*Task description*: Resume the spring 2007 arts guide after its last sentence, keeping its style.

*Selected text*:
= Beginning of Section =
T+L’s Global Guide to the Arts

The best of Spring’s openings—Art and Architecture, Theater, Music, and Film.

From March 2007

Art

Europe

London

"Hogarth" at Tate Britain (through Apr. 29). This wide-ranging retrospective, the most comprehensive devoted to the 18th-century British satirist and moralist William Hogarth in 30 years, includes portraits, conversation pieces, and proto-cinematic suites of paintings like The Rake’s Progress, and reveals an artist whose preoccupation with the city, sexuality, and corruption seems entirely contemporary.

Venice

"Sargent’s Venice" at Museo Correr (Mar. 23-July 22). Crumbling, licentious, and gloriously Byzantine, Venice cast an enchanted spell over 19th-century artists and literati. The first-ever solo exhibition of the expatriate American painter John Singer Sargent in the city he prized features watercolors and oils of Venetian churches, piazzas, palazzi, and waterways, many presented as he saw them from a gondola.

Paris

"The Gupta Empire, The Golden Age of Indian Civilization" at Galeries Nationales du Grand Palais (Apr. 4-June 25). India’s Gupta dynasty (from around A.D. 320 to 500) witnessed a flowering of developments in science, mathematics, astronomy, philosophy, religion, and the arts. More than 100 sculptures, all of them on loan from major Indian collections, form the heart of this exhibition, which explores a period of vast influence and extreme aesthetic refinement, still little known in the West.

United States

New York

"Venice and the Islamic World, 828-1797" at the Metropolitan Museum of Art (Mar. 27-July 8). A point of departure for pilgrims to the Holy Land, and a "hinge" between Europe and the Middle East, Venice maintained robust trade and unbroken diplomatic relations with the Islamic world even in wartime. This unprecedented exhibition of glass, textiles, furniture, armor, manuscripts, and paintings explores centuries of artistic exchange between La Serenissima and Damascus, Alexandria, and Istanbul. "Global Feminisms" at the Brooklyn Museum (Mar. 23-July 1). This hotly anticipated show presents broadly political works, in an array of media, by more than 100 women artists from some 50 countries, including Sierra Leone and Indonesia.
= End of Section =
*Input data*:
= Beginning of Section =
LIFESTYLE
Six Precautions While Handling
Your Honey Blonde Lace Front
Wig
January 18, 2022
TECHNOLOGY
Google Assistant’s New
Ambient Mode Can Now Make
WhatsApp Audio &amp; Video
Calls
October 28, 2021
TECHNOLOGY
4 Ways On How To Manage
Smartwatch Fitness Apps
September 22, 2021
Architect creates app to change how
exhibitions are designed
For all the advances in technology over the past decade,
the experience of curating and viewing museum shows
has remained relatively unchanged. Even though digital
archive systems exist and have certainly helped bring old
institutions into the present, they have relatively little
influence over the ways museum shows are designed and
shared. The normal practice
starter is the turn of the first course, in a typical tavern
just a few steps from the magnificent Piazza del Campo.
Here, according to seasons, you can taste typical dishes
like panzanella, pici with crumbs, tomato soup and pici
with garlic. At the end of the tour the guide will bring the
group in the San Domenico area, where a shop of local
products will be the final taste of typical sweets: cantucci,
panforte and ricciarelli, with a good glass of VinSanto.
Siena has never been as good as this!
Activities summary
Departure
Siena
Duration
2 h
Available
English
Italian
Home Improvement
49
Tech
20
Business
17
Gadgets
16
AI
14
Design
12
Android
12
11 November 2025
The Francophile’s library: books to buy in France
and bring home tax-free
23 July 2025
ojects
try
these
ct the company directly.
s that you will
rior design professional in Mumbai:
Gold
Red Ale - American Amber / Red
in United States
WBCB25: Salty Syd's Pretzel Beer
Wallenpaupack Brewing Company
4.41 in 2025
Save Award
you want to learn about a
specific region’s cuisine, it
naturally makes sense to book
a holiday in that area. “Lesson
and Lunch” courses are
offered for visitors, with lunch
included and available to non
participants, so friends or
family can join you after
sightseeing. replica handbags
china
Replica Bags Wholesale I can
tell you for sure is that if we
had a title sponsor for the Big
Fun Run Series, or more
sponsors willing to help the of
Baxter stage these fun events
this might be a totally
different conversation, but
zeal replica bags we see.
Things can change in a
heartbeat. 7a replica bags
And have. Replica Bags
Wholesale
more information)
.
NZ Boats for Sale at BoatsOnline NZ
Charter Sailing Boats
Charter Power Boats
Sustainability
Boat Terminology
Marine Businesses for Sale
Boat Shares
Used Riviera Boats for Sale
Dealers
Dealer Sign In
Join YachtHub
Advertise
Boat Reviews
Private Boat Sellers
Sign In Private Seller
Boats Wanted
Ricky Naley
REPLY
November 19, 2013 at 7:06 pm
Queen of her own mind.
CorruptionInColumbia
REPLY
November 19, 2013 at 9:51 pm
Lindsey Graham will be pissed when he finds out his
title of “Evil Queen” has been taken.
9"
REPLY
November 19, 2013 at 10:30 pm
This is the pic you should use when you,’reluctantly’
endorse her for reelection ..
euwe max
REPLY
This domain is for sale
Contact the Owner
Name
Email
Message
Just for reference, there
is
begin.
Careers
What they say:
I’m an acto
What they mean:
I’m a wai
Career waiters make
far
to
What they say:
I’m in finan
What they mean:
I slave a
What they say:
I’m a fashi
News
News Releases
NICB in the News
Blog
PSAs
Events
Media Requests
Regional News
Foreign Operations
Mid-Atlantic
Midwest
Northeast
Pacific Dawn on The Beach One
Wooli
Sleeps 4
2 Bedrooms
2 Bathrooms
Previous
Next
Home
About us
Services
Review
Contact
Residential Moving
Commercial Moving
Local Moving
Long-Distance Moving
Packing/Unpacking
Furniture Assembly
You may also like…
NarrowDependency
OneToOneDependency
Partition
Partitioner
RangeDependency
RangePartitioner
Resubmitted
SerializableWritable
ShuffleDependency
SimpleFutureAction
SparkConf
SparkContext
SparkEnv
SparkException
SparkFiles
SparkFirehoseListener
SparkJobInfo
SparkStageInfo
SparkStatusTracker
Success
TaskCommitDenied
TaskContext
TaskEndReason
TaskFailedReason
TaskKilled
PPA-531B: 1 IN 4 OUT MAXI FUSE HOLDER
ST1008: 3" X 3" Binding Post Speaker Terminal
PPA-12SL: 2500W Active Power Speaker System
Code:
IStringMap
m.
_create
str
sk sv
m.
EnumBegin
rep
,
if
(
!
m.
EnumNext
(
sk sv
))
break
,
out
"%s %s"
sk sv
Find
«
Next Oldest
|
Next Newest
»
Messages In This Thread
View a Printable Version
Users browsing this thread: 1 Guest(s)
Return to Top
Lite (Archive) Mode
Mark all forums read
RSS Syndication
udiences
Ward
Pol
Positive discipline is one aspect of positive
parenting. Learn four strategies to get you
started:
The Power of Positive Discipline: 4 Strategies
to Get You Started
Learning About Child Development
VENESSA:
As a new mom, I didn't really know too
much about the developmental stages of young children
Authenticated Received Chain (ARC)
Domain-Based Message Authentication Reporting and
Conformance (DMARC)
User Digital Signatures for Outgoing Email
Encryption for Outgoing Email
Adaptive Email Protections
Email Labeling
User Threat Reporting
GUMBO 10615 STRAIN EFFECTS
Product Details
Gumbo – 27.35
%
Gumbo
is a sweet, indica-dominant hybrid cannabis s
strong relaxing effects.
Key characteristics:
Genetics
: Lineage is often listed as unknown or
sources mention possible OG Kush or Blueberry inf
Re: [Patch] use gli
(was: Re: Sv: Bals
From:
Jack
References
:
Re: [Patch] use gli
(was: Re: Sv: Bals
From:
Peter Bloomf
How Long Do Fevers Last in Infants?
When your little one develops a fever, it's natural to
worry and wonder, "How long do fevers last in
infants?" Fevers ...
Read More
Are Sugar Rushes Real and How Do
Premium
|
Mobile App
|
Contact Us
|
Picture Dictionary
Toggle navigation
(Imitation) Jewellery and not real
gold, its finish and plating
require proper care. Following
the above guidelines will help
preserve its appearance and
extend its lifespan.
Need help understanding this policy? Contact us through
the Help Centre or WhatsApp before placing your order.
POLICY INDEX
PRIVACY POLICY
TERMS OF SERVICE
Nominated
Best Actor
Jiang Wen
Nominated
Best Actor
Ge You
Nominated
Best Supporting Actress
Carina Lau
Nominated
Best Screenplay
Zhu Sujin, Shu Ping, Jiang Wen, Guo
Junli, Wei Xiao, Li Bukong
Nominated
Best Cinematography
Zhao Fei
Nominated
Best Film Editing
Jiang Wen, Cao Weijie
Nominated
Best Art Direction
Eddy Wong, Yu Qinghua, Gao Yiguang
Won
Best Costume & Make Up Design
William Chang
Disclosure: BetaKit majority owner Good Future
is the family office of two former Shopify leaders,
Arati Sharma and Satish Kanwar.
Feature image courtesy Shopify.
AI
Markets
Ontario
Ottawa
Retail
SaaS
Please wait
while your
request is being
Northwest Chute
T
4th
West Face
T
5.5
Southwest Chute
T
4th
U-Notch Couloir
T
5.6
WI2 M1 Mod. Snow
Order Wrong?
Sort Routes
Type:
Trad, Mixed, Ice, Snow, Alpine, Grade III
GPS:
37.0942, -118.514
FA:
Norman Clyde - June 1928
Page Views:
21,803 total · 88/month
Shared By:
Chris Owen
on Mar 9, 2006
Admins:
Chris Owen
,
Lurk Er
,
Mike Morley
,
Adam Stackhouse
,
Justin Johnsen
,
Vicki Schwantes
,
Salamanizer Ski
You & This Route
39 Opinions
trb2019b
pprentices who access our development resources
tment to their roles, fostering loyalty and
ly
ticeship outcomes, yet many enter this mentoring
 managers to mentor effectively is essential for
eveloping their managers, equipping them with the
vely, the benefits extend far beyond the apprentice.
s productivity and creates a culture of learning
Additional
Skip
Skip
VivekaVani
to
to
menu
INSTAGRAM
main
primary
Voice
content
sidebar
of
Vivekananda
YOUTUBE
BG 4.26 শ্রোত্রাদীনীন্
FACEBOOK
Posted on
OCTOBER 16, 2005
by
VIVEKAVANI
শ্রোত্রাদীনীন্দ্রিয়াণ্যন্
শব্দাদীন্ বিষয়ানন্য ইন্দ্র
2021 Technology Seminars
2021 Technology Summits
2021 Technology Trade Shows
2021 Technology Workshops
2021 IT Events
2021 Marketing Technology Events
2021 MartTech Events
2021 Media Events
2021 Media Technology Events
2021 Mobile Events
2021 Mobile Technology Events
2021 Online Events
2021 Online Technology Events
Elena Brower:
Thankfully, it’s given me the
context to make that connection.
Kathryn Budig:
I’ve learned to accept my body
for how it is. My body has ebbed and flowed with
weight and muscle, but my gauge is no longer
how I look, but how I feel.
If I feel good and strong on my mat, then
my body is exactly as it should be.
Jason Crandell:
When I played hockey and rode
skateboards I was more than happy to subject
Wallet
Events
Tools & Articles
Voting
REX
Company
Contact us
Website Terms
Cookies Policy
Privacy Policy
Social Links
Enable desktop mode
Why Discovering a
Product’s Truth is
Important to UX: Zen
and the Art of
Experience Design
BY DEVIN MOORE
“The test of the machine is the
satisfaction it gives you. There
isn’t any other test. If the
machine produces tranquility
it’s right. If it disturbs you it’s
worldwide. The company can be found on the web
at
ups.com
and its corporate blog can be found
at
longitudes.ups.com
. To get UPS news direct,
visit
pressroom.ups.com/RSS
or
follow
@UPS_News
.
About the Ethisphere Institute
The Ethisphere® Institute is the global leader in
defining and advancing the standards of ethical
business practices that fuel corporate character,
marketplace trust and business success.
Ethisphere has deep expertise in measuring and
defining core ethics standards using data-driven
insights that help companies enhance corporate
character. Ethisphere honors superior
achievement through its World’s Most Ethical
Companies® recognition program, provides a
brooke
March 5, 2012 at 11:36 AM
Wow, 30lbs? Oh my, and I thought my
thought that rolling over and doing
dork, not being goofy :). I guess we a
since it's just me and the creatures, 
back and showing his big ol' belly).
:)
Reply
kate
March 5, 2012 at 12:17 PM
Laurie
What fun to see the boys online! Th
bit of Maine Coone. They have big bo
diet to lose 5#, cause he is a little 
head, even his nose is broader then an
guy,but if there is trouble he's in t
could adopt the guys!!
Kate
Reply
= End of Section =
*Exercise answer*:
Boston

"Edward Hopper" at the Museum of Fine Arts (May 6-Aug. 19). A retrospective devoted to America’s luminous premier painter of urban anomie includes nude studies and self-portraits as well as his more familiar restaurants, apartment interiors, lighthouses, and hotel rooms.

West Palm Beach

"Georgia O’Keeffe: Circling Around Abstraction" at the Norton Museum of Art (Feb. 10-May 6). This show highlights O’Keeffe’s pioneering contribution to American abstract art, from the hypnotic swirl of petals in her painting of a white rose to the austere curves of pelvic bones in her later canvases.

Los Angeles

"The Modern West: American Landscapes, 1890-1950" at the Los Angeles County Museum of Art (Mar. 4-June 3). From Edward Weston’s photographs of the Western desert to Jackson Pollock’s appropriation of Native American symbols in his early paintings, this exhibition makes a compelling case for the central role of the frontier in shaping 20th-century American art.

Leslie Camhi

Architecture

Europe

St. Petersburg

The fabled Mariinsky Theatre (www.mariinsky.ru) has opened a state-of-the-art concert hall in a former warehouse near its main stage on Theatre Square. When a disastrous fire nearly destroyed the building in 2003, the Mariinsky’s charismatic artistic director and conductor, Valery Gergiev, pushed to build a new permanent home for the orchestra. The warehouse was redone as a 1,100-seat hall by French architect Xavier Fabre, who designed cedar-lined walls to fit within the existing structure, which was then fine-tuned by Yasuhisa Toyota, the acoustician of Los Angeles’s acclaimed Walt Disney Concert Hall.

United States

Kansas City, Missouri

Since the 1930’s, the Nelson-Atkins Museum of Art (www.nelson-atkins.org) has been famous for its Neoclassical building, which commands 22 acres of parkland dotted with large-scale sculptures such as Claes Oldenburg and Coosje van Bruggen’s shuttlecocks. In June, the opening of the Bloch Building, designed by Steven Holl, will expand the museum’s size by 70 percent without intruding on the original structure or its surroundings. Holl buried part of the 840-foot-long wing in the property’s grassy hillside but allowed five glass-walled pavilions—he calls them "lenses"—to emerge from the landscape to bring daylight into the underground spaces. The largest of them flanks a reflecting pool and contains a lobby that leads to five levels of galleries.

Seattle

The Seattle Art Museum (www.seattleartmuseum.org) took a more radical approach to enlarging its downtown building, a 1990’s concrete structure designed by Venturi, Scott Brown & Associates. Portland, Oregon-based Brad Cloepfil, of Allied Works Architecture, connected the museum’s interior to the lower floors of a new high-rise (housing Washington Mutual’s headquarters). When SAM reopens in May, 268,000 square feet of galleries will include its collections of contemporary, African, Aboriginal, and Oceanic art.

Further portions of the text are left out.